**GIVEN DATA**
*** Begin section ***
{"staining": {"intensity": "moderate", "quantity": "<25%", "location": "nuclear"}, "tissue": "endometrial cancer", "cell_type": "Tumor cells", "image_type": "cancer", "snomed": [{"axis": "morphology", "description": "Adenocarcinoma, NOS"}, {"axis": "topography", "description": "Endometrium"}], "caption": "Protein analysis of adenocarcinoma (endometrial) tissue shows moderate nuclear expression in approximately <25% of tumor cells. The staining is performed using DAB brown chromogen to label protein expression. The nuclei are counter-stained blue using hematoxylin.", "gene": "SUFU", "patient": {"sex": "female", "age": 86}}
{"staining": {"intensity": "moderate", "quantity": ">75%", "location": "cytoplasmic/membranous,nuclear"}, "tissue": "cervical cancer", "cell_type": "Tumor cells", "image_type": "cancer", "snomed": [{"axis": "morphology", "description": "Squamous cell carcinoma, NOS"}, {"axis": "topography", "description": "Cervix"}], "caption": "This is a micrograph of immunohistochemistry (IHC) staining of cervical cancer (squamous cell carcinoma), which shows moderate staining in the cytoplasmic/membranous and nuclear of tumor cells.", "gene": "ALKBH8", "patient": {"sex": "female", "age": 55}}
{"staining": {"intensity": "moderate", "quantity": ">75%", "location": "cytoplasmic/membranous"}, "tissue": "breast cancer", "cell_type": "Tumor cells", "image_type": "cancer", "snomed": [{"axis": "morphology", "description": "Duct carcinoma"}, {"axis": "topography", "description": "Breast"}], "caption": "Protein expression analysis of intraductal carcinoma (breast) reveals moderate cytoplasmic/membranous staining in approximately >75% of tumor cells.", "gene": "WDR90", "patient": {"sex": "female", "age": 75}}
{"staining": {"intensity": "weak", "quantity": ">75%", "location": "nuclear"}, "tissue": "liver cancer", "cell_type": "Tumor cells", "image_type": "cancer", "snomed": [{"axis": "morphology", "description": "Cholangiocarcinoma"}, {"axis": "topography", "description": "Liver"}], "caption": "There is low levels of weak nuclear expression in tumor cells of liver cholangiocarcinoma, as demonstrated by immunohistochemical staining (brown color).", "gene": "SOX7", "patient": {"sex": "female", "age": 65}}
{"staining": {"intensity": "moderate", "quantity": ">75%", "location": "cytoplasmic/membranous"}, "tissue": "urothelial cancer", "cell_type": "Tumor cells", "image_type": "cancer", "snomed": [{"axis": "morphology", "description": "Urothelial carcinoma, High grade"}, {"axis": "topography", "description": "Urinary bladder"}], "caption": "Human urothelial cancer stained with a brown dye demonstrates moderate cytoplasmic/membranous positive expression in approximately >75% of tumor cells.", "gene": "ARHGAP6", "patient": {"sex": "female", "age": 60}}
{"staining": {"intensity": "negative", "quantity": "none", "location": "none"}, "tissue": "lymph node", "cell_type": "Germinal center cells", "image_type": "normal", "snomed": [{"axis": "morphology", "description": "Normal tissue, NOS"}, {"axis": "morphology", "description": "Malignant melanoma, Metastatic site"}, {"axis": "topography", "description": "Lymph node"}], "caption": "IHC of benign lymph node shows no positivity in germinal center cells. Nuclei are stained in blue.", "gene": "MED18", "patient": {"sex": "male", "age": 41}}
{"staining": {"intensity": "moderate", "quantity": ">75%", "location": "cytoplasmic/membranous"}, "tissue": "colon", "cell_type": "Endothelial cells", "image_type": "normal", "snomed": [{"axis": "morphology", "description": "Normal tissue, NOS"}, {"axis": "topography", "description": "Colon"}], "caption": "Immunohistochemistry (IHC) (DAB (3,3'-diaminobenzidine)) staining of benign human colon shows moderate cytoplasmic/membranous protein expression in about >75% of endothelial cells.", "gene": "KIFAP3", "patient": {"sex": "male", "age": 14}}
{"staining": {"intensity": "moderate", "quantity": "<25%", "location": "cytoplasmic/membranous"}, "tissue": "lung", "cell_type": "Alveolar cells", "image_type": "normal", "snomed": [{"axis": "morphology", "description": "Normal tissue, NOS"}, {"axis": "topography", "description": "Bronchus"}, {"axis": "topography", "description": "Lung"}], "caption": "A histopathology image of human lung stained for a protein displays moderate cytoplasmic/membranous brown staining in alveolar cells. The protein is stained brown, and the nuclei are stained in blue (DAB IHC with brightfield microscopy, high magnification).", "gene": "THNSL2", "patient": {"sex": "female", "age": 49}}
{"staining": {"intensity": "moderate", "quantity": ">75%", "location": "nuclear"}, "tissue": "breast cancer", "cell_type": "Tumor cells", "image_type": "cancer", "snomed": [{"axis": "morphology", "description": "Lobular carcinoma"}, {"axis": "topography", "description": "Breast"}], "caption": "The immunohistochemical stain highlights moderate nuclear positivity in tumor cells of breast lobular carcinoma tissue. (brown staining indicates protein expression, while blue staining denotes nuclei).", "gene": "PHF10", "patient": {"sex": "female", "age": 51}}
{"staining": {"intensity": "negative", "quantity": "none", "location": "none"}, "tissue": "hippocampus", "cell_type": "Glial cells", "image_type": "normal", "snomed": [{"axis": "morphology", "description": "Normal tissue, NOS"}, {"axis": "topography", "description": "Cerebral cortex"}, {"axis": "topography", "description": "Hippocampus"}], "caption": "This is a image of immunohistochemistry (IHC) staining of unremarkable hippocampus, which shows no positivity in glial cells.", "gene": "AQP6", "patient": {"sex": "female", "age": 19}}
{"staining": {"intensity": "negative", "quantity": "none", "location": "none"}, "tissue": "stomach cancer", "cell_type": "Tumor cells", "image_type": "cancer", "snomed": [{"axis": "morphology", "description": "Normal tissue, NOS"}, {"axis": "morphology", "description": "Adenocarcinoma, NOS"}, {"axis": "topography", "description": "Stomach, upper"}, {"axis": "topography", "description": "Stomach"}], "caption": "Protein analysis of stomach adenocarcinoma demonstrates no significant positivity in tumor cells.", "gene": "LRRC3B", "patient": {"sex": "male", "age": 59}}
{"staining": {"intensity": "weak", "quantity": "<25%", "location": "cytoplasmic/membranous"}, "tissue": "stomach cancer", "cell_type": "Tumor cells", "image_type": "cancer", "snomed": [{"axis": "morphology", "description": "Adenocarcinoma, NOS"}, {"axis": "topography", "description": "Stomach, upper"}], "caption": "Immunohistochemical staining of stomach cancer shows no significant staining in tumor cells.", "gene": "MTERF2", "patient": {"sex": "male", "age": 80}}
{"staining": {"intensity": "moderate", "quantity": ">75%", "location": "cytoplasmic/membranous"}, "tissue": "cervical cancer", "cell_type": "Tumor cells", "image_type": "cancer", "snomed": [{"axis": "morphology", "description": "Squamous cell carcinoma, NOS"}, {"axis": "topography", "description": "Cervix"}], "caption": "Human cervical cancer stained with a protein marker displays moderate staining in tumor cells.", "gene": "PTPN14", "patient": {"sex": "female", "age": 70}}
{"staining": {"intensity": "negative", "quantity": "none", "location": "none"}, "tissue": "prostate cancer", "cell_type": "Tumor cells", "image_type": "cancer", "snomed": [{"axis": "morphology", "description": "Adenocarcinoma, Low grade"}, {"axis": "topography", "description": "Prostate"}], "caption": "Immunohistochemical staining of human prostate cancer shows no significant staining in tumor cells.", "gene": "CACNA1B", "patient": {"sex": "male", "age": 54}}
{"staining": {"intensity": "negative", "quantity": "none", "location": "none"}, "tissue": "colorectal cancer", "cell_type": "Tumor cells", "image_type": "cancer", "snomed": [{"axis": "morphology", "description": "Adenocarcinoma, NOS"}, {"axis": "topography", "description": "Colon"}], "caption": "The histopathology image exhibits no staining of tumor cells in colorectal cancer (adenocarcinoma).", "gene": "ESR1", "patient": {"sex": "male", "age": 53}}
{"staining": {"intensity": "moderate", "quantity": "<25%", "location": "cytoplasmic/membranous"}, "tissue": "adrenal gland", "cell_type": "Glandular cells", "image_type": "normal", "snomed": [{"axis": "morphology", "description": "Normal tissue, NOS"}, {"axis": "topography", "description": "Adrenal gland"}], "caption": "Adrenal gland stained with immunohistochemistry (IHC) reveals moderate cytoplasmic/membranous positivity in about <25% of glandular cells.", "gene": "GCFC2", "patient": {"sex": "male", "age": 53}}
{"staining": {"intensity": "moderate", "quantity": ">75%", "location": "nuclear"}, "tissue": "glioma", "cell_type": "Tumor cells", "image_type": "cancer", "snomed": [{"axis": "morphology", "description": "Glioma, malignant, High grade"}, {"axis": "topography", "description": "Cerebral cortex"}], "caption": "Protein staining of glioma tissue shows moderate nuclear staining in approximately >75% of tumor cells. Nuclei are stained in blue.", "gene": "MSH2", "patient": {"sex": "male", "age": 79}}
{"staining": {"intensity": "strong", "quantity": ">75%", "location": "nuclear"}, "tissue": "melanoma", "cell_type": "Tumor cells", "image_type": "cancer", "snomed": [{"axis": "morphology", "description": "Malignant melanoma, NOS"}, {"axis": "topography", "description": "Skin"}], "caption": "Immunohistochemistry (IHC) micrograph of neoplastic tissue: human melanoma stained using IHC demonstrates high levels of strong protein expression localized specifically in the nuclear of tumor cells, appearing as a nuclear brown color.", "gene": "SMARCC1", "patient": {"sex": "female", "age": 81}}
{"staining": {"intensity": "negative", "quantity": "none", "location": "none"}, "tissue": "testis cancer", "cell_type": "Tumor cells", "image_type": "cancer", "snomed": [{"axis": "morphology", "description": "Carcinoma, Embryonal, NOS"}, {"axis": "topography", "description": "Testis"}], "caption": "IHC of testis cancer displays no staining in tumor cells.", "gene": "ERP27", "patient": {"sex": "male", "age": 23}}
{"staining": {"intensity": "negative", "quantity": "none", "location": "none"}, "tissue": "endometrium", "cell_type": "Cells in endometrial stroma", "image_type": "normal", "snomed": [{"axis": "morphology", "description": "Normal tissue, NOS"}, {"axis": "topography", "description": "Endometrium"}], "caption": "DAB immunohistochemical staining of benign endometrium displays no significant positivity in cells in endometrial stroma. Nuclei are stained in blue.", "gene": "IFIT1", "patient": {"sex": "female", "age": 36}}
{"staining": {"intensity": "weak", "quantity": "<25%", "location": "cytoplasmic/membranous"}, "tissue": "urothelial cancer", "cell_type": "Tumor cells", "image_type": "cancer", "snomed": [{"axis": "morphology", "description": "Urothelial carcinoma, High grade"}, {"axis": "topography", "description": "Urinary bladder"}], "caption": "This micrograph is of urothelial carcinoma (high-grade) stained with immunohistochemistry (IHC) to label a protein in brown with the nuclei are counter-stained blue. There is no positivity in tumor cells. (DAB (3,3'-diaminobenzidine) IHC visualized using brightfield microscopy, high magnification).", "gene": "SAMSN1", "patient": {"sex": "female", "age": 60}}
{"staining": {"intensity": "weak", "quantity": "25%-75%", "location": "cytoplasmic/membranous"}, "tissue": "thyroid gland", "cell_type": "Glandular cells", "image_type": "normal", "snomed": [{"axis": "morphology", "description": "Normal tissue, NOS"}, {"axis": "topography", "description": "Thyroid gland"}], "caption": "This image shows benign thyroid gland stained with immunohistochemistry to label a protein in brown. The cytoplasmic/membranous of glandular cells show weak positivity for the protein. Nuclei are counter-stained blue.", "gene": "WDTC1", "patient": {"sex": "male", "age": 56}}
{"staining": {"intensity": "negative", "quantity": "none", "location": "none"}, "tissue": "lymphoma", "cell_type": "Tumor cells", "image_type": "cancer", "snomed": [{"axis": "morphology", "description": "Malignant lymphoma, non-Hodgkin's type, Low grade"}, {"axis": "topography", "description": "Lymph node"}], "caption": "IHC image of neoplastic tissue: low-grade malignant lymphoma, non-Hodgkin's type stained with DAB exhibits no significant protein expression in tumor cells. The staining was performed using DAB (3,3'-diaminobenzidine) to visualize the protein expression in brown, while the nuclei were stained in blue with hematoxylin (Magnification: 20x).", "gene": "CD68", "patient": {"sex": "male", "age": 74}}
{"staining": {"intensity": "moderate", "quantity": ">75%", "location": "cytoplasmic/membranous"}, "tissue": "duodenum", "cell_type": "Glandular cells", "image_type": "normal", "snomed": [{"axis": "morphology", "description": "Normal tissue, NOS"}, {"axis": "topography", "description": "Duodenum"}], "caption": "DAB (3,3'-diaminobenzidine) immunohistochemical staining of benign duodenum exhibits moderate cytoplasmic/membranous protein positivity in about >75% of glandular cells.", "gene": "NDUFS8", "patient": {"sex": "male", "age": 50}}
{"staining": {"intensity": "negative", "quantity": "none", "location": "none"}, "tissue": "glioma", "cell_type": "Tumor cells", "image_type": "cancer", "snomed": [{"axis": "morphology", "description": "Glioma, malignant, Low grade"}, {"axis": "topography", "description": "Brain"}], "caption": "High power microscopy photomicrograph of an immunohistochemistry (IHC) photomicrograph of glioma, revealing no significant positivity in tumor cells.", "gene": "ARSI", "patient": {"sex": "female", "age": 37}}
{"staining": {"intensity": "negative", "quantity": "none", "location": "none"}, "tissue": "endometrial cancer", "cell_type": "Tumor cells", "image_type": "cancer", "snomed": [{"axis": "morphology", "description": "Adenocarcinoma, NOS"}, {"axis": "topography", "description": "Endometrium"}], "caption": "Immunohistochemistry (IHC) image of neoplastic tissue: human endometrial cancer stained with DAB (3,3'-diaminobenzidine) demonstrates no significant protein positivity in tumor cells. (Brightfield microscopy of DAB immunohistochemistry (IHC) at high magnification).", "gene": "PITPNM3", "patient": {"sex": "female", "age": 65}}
*** End section ***
Please reproduce the lines from the line with "expression analysis of" to the line with "urothelial cancer stained", both ends included, exactly as they appear above.

{"staining": {"intensity": "moderate", "quantity": ">75%", "location": "cytoplasmic/membranous"}, "tissue": "breast cancer", "cell_type": "Tumor cells", "image_type": "cancer", "snomed": [{"axis": "morphology", "description": "Duct carcinoma"}, {"axis": "topography", "description": "Breast"}], "caption": "Protein expression analysis of intraductal carcinoma (breast) reveals moderate cytoplasmic/membranous staining in approximately >75% of tumor cells.", "gene": "WDR90", "patient": {"sex": "female", "age": 75}}
{"staining": {"intensity": "weak", "quantity": ">75%", "location": "nuclear"}, "tissue": "liver cancer", "cell_type": "Tumor cells", "image_type": "cancer", "snomed": [{"axis": "morphology", "description": "Cholangiocarcinoma"}, {"axis": "topography", "description": "Liver"}], "caption": "There is low levels of weak nuclear expression in tumor cells of liver cholangiocarcinoma, as demonstrated by immunohistochemical staining (brown color).", "gene": "SOX7", "patient": {"sex": "female", "age": 65}}
{"staining": {"intensity": "moderate", "quantity": ">75%", "location": "cytoplasmic/membranous"}, "tissue": "urothelial cancer", "cell_type": "Tumor cells", "image_type": "cancer", "snomed": [{"axis": "morphology", "description": "Urothelial carcinoma, High grade"}, {"axis": "topography", "description": "Urinary bladder"}], "caption": "Human urothelial cancer stained with a brown dye demonstrates moderate cytoplasmic/membranous positive expression in approximately >75% of tumor cells.", "gene": "ARHGAP6", "patient": {"sex": "female", "age": 60}}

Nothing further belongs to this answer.